HARLEY QUINN – RECKONING by Rachael Allen from Random House #BookReview #YoungAdult #DC

The cover for Harley Quinn Reckoning. The cover is is of an orange 2 dimensional diamond with a young Harley Quinn standing in the middle. Her hair is in pigtails with pink and blue ends, and her top is grey with three red diamonds foreshadowing her future appearance.

HARLEY QUINN – RECKONING by Rachael Allen

Random House, hardback, ÂŁ11.75

Reviewed by Stephen Frame

The cover for Harley Quinn Reckoning. The cover is is of an orange 2 dimensional diamond with a young Harley Quinn standing in the middle. Her hair is in pigtails with pink and blue ends, and her top is grey with three red diamonds foreshadowing her future appearance.

Harley Quinn Reckoning is one of DC’s Legends series of novels, featuring some of the iconic characters from the DC universe. Reckoning is the first in a trilogy, but it is a stand-alone novel in its own right.
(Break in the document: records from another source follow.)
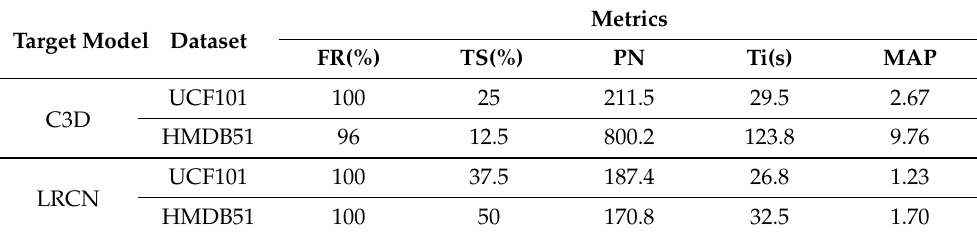
Table 2. Experimental results of white-box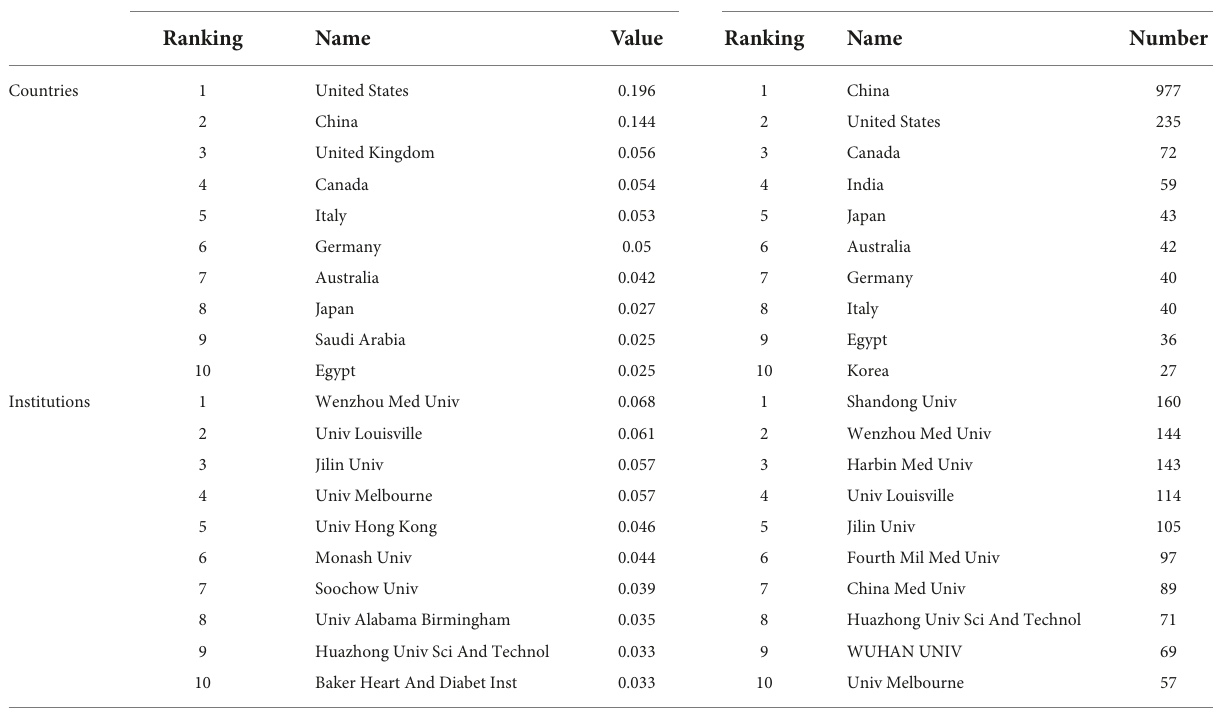
TABLE 1 Top 10 countries and institutions in terms of PageRank and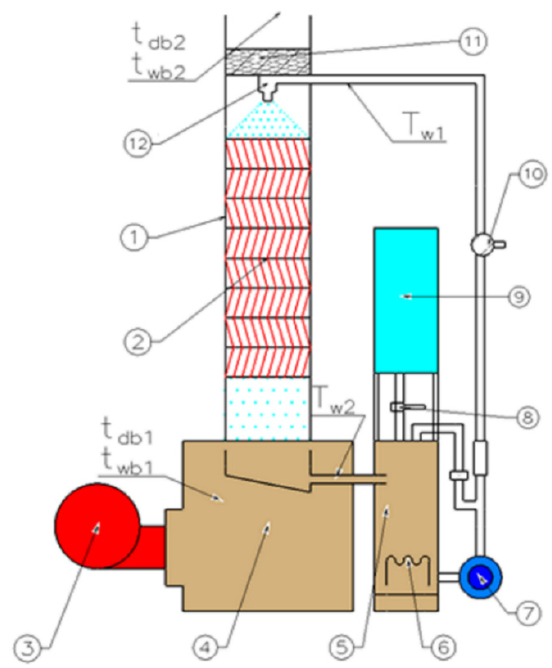
Figure 1. Schematic diagram of wet cooling tower.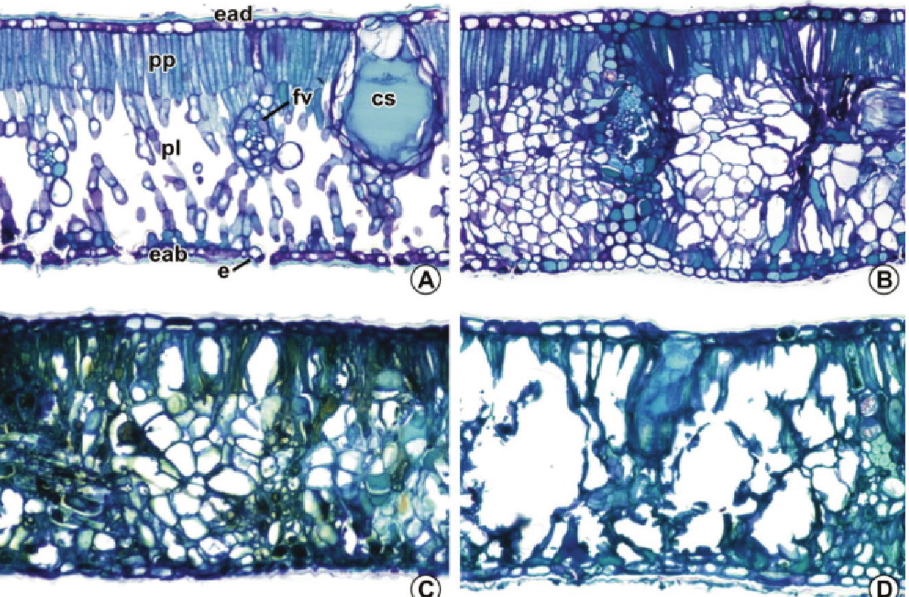
Figure 4. Cross-sections of the leaf blade of healthy clone 386 (a) and with lesions from ESBVRD (b-d). (a) overall appearance of the healthy interveinal region; (b) hyperplasia and hypertrophy of the mesophyll; (c) phenolization of the mesophyll; and (d) generalized cellular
It’s an origins story, charting the first steps of Harleen Quinnzel’s journey to becoming super-villain Harley Quinn.

The story opens with 18-year-old Harleen working as a lab assistant at Gotham University, desperate to gain a scholarship to the university and escape from her drunken, rage-fuelled father. One night she goes to a frat party with her best friend, Bernice, where they are both subjected to unwelcome male attention. This is the trigger for them to form a vigilante girl gang, determined to call out and avenge the sexism they see all around them at the university. They recruit other young women to their cause, and their vigilante actions gain notoriety as they escalate each one to new levels of mayhem. But events take a darker turn when the gang themselves become the target of an unknown assailant. Alongside this, Harleen struggles with her feelings for her friend, Bernice, her tortured relationship with her father and her own inner troubles.

Reckoning is a young adult novel, no doubt about it. Written in the present tense, first-person point of view, you’re right there in Harleen’s head the whole time. The dialogue is breezy and bright, and the story flies along at breakneck speed. This could all be a touch over-powering for the casual reader if not for the fact it is a finely crafted story. It’s, by turns, funny and touching and sad. Harleen’s character is a joy to follow through the ups and downs of her life.